All pasta is smaller when uncooked and expands when boiled. I’m not sure what you’re talking about.
@janbb @Jeruba I found it on the international news a month or two ago. They are reducing shipping and packaging costs by removing the space in pasta that has air in it. Was from Italy pasta exporters around the next year. Is supposed to remove the wasted space in pasta that has air holes in it. To save money and maximizing space.
I can’t find a link.
@RedDeerGuy1 Oh interesting. Will watch for further developments.
That sounds bizarre. Will it change how we cook it? I mean, they could make all those curly noodles flat, and that would be one thing, but deflating macaroni? Well, as usual, I won’t be an early adopter.
@RedDeerGuy1, well, I don’t know. Macaroni wasn’t inflated in the first place, but extruded as a long tube that gets cut up. If you flatten it while it’s wet, it’ll just stick together, won’t it? And once it’s dry it will just crumble. I’d like to see the story on that.
@smudges That Is it. Thanks for giving us a link.
^^ I just had to look it up – it sounded insane! LOL
If you want deflated pasta, buy spaghetti.
@smudges, cool. Thanks. So they are not flattening rounded tubes of pasta. They’re forming flat units that assemble themselves into tubes while cooking, kind of like those moving boxes that come flat and you give them a smack or a shake and they fall into shape as a container. That’s pretty amazing! I bet it was fun to invent these.

####################

■ WORK INSTRUCTIONS ■
a: List every username that appears directly after an @ sign in the forum discussion about pasta, naming each one only once.
b: Answer these questions from the pasta discussion:
(i) Exporters from which country were said to be behind the change in pasta?
(ii) What form is macaroni extruded in before it is cut up?
(iii) What does one participant suggest buying for anyone who wants deflated pasta?
c: Write the next post in the forum discussion about flat pasta that forms tubes while cooking.

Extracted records
####################

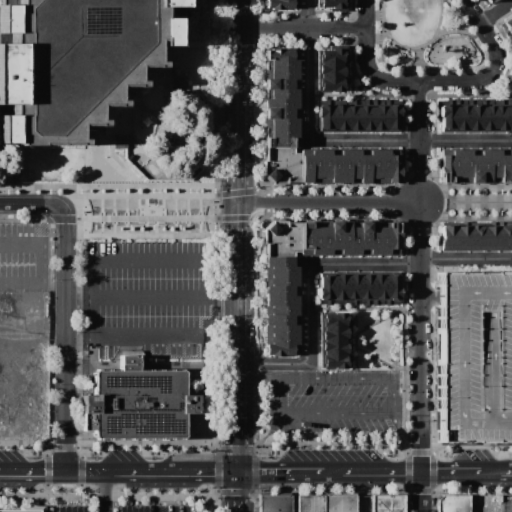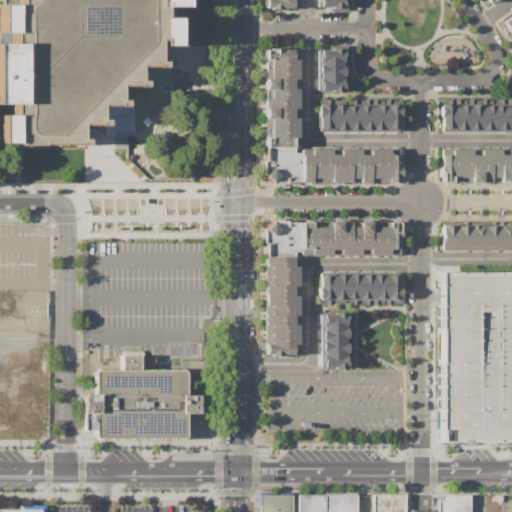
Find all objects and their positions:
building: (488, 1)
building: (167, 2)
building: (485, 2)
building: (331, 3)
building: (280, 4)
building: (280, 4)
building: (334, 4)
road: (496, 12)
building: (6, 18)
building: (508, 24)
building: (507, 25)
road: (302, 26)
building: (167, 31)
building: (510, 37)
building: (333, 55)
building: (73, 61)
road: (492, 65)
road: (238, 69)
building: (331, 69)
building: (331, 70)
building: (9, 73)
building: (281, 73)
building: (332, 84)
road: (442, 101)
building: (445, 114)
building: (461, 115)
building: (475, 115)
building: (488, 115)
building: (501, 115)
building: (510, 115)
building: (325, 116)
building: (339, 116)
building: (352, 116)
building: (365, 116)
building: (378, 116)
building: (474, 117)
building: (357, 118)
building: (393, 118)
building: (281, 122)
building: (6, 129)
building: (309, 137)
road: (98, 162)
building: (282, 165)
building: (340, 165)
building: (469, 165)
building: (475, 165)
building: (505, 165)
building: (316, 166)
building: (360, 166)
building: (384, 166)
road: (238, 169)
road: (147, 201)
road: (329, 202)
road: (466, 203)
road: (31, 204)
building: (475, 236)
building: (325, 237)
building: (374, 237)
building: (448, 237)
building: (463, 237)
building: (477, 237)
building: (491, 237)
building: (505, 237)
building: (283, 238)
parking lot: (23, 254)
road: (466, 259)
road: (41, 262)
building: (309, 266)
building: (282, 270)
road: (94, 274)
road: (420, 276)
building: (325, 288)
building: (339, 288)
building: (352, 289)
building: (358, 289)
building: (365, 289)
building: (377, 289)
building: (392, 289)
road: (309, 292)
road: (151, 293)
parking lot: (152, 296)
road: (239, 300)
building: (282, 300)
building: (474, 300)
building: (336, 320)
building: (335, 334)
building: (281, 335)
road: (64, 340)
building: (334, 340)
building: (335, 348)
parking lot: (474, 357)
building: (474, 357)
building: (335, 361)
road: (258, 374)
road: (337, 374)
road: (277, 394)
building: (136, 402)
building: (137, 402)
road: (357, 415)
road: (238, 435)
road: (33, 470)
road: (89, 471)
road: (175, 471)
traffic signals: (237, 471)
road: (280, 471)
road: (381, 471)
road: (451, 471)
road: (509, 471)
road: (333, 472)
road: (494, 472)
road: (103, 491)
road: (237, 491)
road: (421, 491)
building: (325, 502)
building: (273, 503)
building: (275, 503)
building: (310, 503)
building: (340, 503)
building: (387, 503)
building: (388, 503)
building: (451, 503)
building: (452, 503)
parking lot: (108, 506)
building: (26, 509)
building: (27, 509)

####################

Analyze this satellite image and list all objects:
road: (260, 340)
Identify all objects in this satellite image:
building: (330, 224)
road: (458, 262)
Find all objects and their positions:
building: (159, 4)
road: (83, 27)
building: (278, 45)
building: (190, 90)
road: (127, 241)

####################

■ TASK RESULTS ■
a: janbb, Jeruba, RedDeerGuy1, smudges

b:
(i) Italy
(ii) A long tube
(iii) Spaghetti

c:
I can also picture people standing around a pot and tossing in a few pieces at a time just to watch them curl up into macaroni tubes. (I wonder what happens when pieces get crossed up and try to curl into each other.)
The article itself misstates what they do. The pieces are not “unfurling” when they roll up. Unfurling means opening up, unrolling, like a sail or a flag. These bits of pasta are furling.
@RedDeerGuy1, thanks for yet another oddly intriguing question.
^^You’re right, they’re furling! LOL I thought it was interesting how they do it – make ridges on one side. Someone’s going to get rich on that idea.
I wish someone could deflate me.
Here’s the solution to a NYT acrostic I solved today (from January 2010):
“None other than Leonardo da Vinci had attempted to industrialize pasta making…. He preferred to be thought of as a cook rather than a painter or… a military engineer…. Early in his career… he managed a restaurant part-time.”